25/04/2026
Automated AI Workflows
Family Investment Firm

Introduction
A private family investment firm (confidential client), managed reporting across multiple holdings, pulling data from documents, statements, and spreadsheets by hand. Preparing
recurring reports was slow, repetitive, and error-prone. Monolythic Tech built an AI automation that ingests documents, extracts the right data, and
assembles recurring reports, freeing the team from manual back-office work.
Project Goals
Automate intake of documents and statements from multiple sources
Extract key figures reliably into a structured format
Generate recurring reports on a predictable schedule
Reduce manual effort and the errors that come with it
Keep a person in control of review and sign-off
Challenges
Varied documents: files arrived in many formats and layouts
Accuracy: financial figures must be extracted correctly, every time
Repeatability: reports had to follow a consistent structure and cadence
Oversight: the firm needed review and approval before anything was final
Confidentiality: sensitive financial data had to be handled securely
Process
Research & Discovery: documented the reporting cycle, data sources, and where time was lost.

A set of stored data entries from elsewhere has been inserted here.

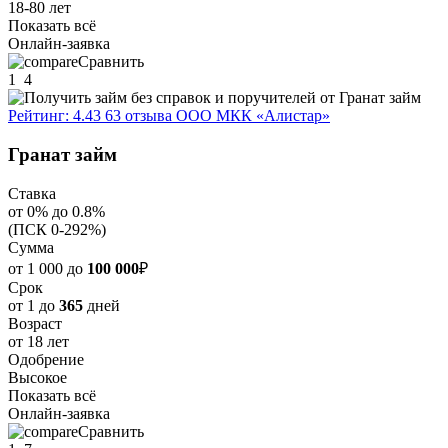
18-80 лет
Показать всё
Онлайн-заявка
Сравнить
1
4
Рейтинг: 4.43
63 отзыва
ООО МКК «Алистар»
Гранат займ
Ставка
от 0% до 0.8%
(ПСК 0-292%)
Сумма
от 1 000 до
100 000
₽
Срок
от 1 до
365
дней
Возраст
от 18 лет
Одобрение
Высокое
Показать всё
Онлайн-заявка
Сравнить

Workflow Mapping: mapped the path from raw documents to finished report, with checkpoints and approvals.
Agent & Retrieval Design: designed extraction and retrieval steps to pull the right figures from the right places.
Build & Integration: built the pipeline in n8n with LLM-based extraction, connected to the firm's tools and templates.
Evaluation & Hardening: used Langfuse to evaluate extraction quality and trace exceptions, adding human review before issue.
Key Features
Automated document and statement intake
LLM-based data extraction into a structured format
Scheduled, consistent report generation
Human review and sign-off built into the flow
Exception flagging for anything unusual
Secure handling of confidential data
Outcomes
Reports that took hours of manual work now assemble automatically
Fewer manual-entry errors thanks to structured extraction and review
The team spends less time on back-office tasks and more on analysis
Every report still passes through human review before it goes out
Conclusion
By automating the repetitive parts of reporting while keeping people in control of review, the firm cut back-office effort without giving up oversight.
The project shows how AI can take on document-heavy work reliably when it's paired with extraction checks, evaluation, and human sign-off.